Future Projects and Vision
Baker St Partners isn’t stopping with The Trent. On Martin Street, they are redeveloping the historic Bethany Lutheran Church, carefully adapting its Gothic features into residential units. On Cotton and Boone Streets, they’re pursuing smaller-scale infill housing development. And they’re actively searching for their next legacy project, one that, like Trent, can anchor a neighborhood’s evolution.
Longer term, Olszewski and Mulson envision projects that take fuller advantage of Manayunk’s natural and historic assets, from potential boutique hotels to waterfront redevelopment. Their guiding principle remains consistent: build in a way that strengthens the community rather than erases its character.

More Than Development
For the two developers, Trent is personal. They grew up walking past its barbed-wire fences, imagining what it might become. Now, they walk through its courtyards as residents greet neighbors, as light spills from windows once covered in steel cages.

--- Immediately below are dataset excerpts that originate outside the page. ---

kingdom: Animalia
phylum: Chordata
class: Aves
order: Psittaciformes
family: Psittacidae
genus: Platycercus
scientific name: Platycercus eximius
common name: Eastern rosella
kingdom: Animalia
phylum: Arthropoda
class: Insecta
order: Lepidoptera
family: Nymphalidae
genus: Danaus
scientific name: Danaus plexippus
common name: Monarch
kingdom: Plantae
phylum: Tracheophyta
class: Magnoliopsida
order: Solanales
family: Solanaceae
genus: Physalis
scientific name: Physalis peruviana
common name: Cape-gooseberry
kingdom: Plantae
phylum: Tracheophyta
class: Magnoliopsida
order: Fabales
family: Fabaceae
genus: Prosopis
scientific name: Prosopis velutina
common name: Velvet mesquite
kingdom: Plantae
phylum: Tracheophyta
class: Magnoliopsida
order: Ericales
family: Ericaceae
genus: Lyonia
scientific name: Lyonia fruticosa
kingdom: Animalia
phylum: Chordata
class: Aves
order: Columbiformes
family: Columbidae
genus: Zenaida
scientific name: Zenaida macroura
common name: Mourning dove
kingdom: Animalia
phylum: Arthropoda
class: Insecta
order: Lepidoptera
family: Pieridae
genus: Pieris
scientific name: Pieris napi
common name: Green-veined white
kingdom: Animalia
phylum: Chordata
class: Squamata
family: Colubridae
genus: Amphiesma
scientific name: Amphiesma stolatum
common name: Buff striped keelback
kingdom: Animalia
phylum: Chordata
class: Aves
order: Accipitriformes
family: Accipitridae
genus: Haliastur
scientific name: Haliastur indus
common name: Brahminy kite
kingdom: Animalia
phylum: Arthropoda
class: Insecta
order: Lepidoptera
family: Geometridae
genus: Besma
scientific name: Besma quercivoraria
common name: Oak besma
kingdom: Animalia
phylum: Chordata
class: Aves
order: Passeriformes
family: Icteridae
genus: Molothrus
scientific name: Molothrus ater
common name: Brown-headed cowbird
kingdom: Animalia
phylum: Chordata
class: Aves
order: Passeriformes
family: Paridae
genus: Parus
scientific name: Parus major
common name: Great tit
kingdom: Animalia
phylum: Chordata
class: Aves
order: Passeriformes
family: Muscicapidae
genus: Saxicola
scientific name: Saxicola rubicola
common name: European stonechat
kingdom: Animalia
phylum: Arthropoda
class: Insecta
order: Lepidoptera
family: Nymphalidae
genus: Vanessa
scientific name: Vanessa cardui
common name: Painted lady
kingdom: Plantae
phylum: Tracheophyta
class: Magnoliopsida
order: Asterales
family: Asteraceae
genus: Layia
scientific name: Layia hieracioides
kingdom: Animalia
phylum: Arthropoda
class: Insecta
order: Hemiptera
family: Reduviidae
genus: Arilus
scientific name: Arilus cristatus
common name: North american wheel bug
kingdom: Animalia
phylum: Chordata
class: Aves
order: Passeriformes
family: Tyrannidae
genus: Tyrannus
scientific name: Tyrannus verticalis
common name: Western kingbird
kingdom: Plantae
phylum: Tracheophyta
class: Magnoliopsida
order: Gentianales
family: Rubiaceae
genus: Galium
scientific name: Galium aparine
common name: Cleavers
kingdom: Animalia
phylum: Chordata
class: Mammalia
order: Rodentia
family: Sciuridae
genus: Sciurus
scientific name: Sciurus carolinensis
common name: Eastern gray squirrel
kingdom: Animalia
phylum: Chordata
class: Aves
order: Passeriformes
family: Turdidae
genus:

It is proof that honoring the past doesn’t mean living in it. With vision, persistence, and collaboration, even the most imposing industrial relic can become a home.


For Manayunk, Trent represents more than an apartment building. It represents continuity, a bridge between the neighborhood’s industrial roots and its residential future, between the stories of those who once labored inside and those now building new lives there. For Olszewski and Mulson, it is the fulfillment of a long-held dream. For the community, it is a reminder that sometimes the most daunting buildings hold the greatest potential.